Q2. What are the different ways to get data into Splunk?
- Uploading a log file via Splunk’s web interface.
- Getting Splunk to monitor a local directory or file.
- Splunk can index data from any network port. For example, Splunk can index remote data from syslog-ng or any other application that transmits via TCP. Splunk can also receive and index SNMP events.
- Splunk also supports other kinds of data sources like FIFO queues and Scripted inputs to get data from APIs and other remote data interfaces and message queues. for example, here is a simple scripted script via input.conf file.
<attrbute1> = <val1>
<attrbute2> = <val2>
Here is an example of using Splunk to write query against log files to monitor performance.
Step 1: Configure the Java application to output log statements as shown below using MDC (Mapped Diagnostic Context) feature offered by log-back or log4j.
2013-05-31 19:36:03,617 INFO [Camel (MyApp) thread #24 - Multicast] c.j.w.a.c.s.i.MyAppForecastServiceImpl - [groupId=48937,jobType=CASH_FEED,ValuationDate=2013-01-04] - Total Time spent on group level cashforecast feed - 225 ms
Step 2: Upload the test-myapp.log file via the Splunk interface.

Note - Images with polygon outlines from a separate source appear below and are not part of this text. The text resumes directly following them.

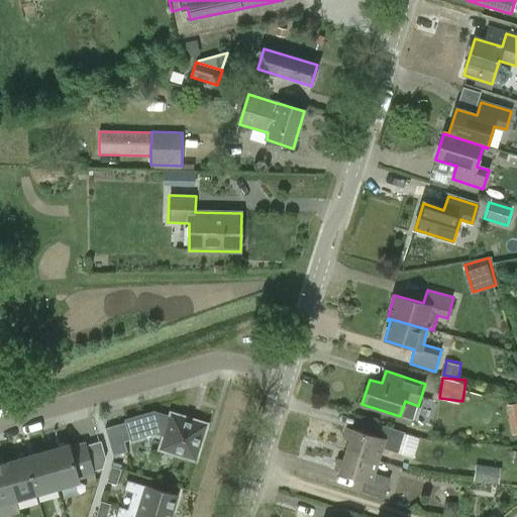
[(516,402),(508,404),(514,434),(516,433),(516,402)]
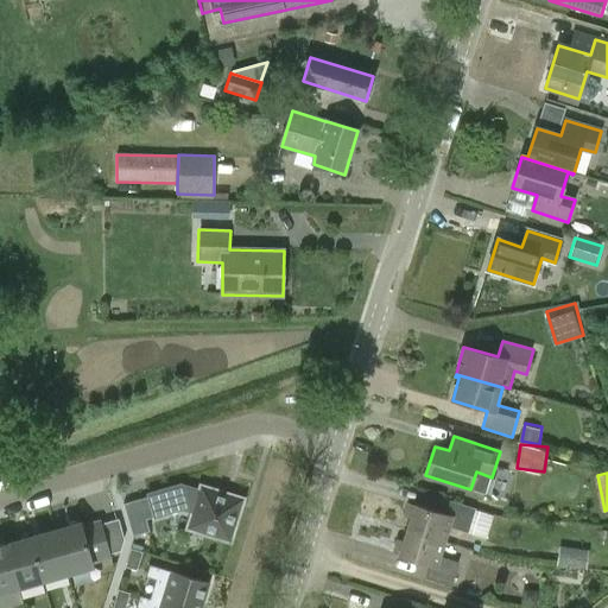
[(146,519),(164,514),(190,519),(188,529),(229,542),(244,499),(201,486),(198,491),(181,485),(147,494),(149,496),(124,504),(133,536),(150,531),(146,519)]
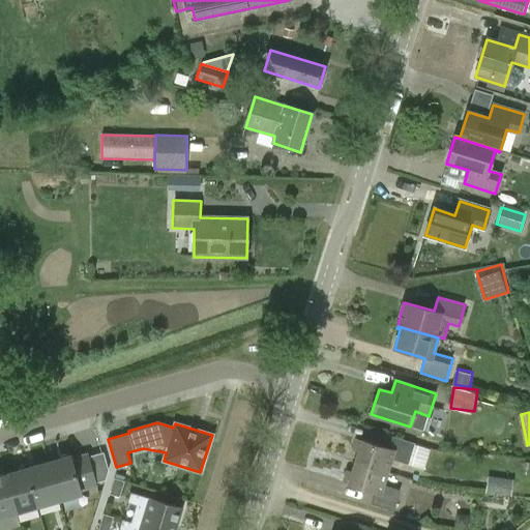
[(358,452),(355,465),(386,474),(391,459),(408,465),(415,444),(392,437),(388,449),(355,440),(352,450),(358,452)]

Step 3: Once the file is uploaded, you can write the search queries to your requirement.
The query shown above is
search "Total Time" | search "group level cashforecast"
The Splunk search language is very powerful. Here is an extended search language.
search "Total Time" | search "group level cashforecast" | rex field=_raw "feed - (?<timetaken>\d+)" |
bucket _time span=5d | stats avg(timeTaken) as AvgDur, max(timeTaken) as MaxDur by _time
Q3. How does splunk with Nagios to add value to your business?
A3. Nagios is for monitoring your network services or your host resources and sending you alerts that something is wrong. Which is great. But now you have to get to the root of the problem. Splunk it.
Splunk uses powerful algorithms to automatically organize any type of IT data into events. It then classifies these events and discovers relationships between events of different kinds. Events are indexed by time, terms and relationships.
This is handy for detecting DoS attacks, bad SQL queries taking long time to execute, JMS queue depth reaching its max capacity, etc.
Q4. How does Splunk assist in resolving issues relating to performance, availability, operational, and security?
Complex distributed applications can introduce many points of failure. Problems are hard to find and fix. Splunk enables rapid problem investigation from a central location. You can write queries to spot the problem from a central location. Splunk integrates logs, configurations, messages, traps and metrics all in one place.
Splunk lets you search, alert and report on network in real time, and Navigates from symptom to root cause quickly with syslog, SNMP trap, configuration and netflow data all in one place.
Splunk runs in physical, virtual and cloud infrastructures and scales from a single server to the largest distributed environments.
In summary, use Splunk
— to examine data
— to correlate issues relating to performance or availability
— to analyse operational and security issues
with both real time and historical data.